Exercise prompt —
Please locate every line in the items below that contains the string "Medios" and copy each of those lines. Case counts, so a match must have the same uppercase and lowercase letters.

Entries drawn from a collection:
━━━━━━━━━━
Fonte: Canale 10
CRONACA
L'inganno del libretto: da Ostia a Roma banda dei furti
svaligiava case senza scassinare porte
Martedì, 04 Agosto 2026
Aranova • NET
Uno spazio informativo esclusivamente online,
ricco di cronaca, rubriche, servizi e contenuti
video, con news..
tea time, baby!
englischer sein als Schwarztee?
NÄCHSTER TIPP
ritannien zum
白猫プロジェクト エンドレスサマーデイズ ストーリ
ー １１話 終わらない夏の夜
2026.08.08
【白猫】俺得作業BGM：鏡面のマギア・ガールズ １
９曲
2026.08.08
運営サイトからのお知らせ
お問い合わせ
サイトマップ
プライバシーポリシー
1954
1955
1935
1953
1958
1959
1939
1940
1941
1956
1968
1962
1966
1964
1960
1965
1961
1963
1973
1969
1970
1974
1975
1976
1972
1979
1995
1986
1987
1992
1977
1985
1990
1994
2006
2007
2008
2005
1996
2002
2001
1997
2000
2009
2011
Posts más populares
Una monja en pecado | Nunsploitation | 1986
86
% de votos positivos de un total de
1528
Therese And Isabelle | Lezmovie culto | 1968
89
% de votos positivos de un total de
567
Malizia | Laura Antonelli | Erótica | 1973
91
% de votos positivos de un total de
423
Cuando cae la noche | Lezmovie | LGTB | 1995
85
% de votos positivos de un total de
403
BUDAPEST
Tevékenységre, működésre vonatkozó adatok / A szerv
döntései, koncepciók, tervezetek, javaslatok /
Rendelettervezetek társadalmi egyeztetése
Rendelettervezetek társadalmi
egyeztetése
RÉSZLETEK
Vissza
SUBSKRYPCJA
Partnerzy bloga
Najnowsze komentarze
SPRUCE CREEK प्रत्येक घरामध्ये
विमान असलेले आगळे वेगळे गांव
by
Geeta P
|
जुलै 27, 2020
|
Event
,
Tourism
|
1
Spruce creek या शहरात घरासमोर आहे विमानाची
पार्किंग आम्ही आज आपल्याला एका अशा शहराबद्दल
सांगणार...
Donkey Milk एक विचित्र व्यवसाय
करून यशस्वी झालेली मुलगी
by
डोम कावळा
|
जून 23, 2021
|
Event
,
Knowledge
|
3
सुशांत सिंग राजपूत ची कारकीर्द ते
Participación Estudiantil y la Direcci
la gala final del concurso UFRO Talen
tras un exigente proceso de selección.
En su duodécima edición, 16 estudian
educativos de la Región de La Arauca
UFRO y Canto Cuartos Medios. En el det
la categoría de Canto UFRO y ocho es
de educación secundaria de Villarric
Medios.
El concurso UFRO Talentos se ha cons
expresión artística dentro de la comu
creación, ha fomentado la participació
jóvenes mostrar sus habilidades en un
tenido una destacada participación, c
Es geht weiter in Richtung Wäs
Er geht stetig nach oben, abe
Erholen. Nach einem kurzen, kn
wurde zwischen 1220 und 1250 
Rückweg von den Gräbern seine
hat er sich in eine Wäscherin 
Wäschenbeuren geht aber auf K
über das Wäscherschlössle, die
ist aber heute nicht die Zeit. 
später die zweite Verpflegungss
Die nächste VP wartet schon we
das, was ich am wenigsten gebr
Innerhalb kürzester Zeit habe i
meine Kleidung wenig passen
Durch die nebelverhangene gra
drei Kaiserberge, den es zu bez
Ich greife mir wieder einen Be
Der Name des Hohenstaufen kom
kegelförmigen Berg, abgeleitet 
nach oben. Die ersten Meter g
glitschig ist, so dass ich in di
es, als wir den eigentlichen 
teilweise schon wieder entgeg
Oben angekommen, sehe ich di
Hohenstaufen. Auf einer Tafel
━━━━━━━━━━
Task solution —
UFRO y Canto Cuartos Medios. En el det
Medios.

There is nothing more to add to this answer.